There was no denying Anfield had secured a special talent and the fact he was voted second in the Football Writer’s Player of the Year behind only Cristiano Ronaldo spoke volumes of his undeniable ability.
He finished the campaign as the clubs leading goalscorer in his debut season, but it took less than half of that time to capture the hearts of the Liverpool faithful.
The Reds Splash the Cash
He was not the only notable incoming, however, as Liverpool’s new owners were willing to splash the cash.
Tom Hicks and George Gillett bought the club from David Moores for a reported £350 million in February 2007 and while their legacy would not end up to be a fond one, they did back Benitez throughout the season.
Andriy Voronin, Ryan Babel, Yossi Benayoun and Lucas Leiva all arrived in the summer for a combined £21. 5 million alongside Torres, while Javier Mascherano (loan) and Martin Skrtel joined in January.
Liverpool’s activity injected renewed optimism for the season ahead and the seven incomings would combine for 263 games and 62 goals across all competitions.
Torres, Babel, Mascherano and Benayoun quickly made themselves unexpendable, with the latter etching his name into history after scoring a hat-trick in the record 8-0 win over Besiktas in the Champions League, while few can forget Mascherano’s rocket against Reading.
Players who after one season in the side were primed for an assault on the title the following campaign.
Gerrard’s Thrilling Thunderbolts
The sight had become a customary one over the years, but it did not mean the thrill and disbelief waned every time Gerrard thundered a strike into the net from a dead ball situation.
The skipper established a scintillating partnership with Torres but he himself also scored 11 league goals in 2007/08, 21 overall, and three stood out above the rest.
The opening day clash at Aston Villa, who Gerrard has scored against more than any other team (13), saw a simply stunning effort nestle into the top corner from 22 yards to win the game.
Then there was the Newcastle thunderbolt from 25 yards which Shay Given had no chance to save, not to mention the low powerful drive against Arsenal on his 400th appearance for the club.
Take your pick!
The Ever-Present Carra
In his 11th season, Jamie Carragher notched his 500th appearance for Liverpool against Luton in the FA Cup – where was handed the captain’s armband for the occasion.
And it was another campaign whereby his powers of consistency came to the fore, playing 55 games in all competitions and missing just three in the Premier League.
It was a tally surpassed by no other Liverpool player, and incredibly it was the seventh time in eight seasons where he eclipsed the 50-game mark in one season – which he then also followed up in 2008/09 and 2009/10.
No wonder many ‘dreamed of a team of Carraghers’.
Held to a Point
While Benitez’s men had succeeded in reducing the number of defeats from 10 to four compared to the previous season, draws continued to be their bugbear.
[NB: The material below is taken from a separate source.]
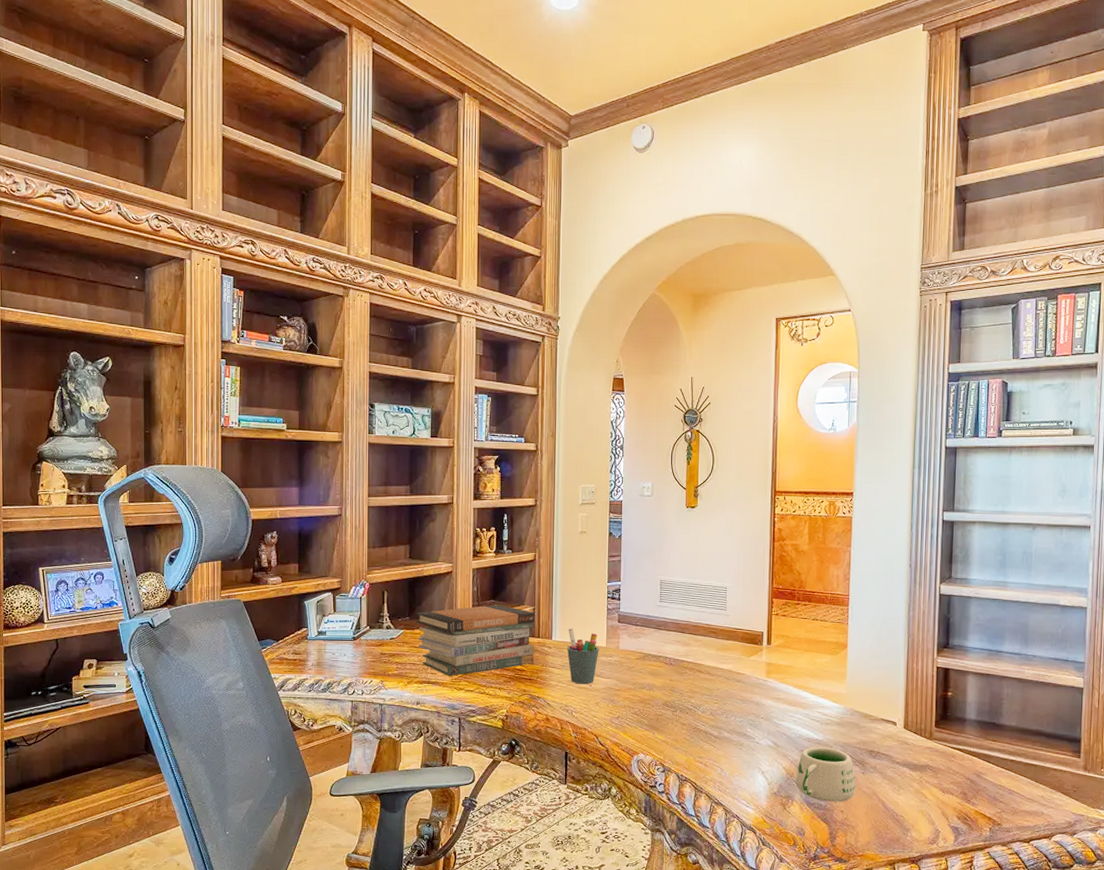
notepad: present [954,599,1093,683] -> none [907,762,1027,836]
The Reds had to settle for a point on 13 separate occasions, the most of the top six in the top-flight and seven more than winners Man United.
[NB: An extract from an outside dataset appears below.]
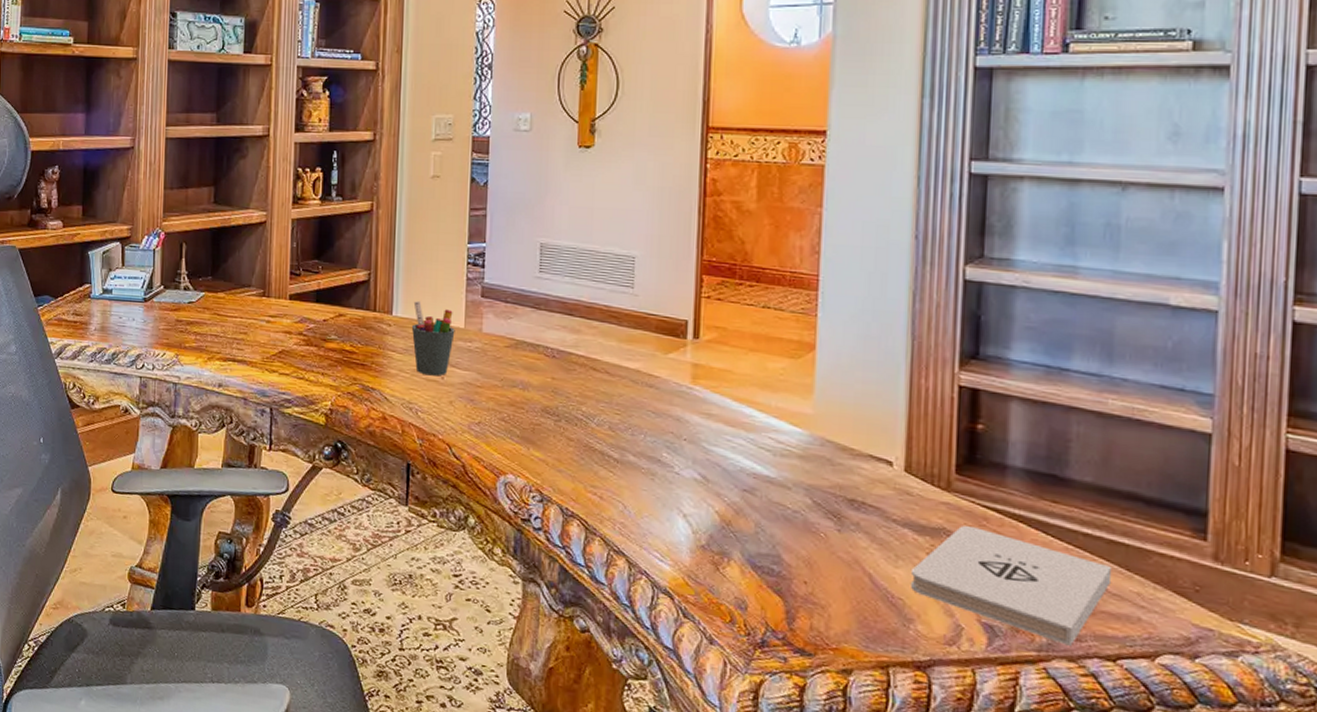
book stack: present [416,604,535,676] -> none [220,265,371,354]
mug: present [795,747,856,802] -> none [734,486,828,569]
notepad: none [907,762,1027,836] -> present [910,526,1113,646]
On six occasions, Liverpool surrendered a lead to their opposition to walk away with a draw, often characterised by a first-half lead which would be relinquished deep into the second 45.
A further five ended scoreless, primarily against middle of the table sides, where all but one were on the road.
Liverpool had notably turned a corner in their level of performances and organisation but it was their inability to find a way to win which proved detrimental in 2007/08 and costly in their pursuit of the title in 2008/09.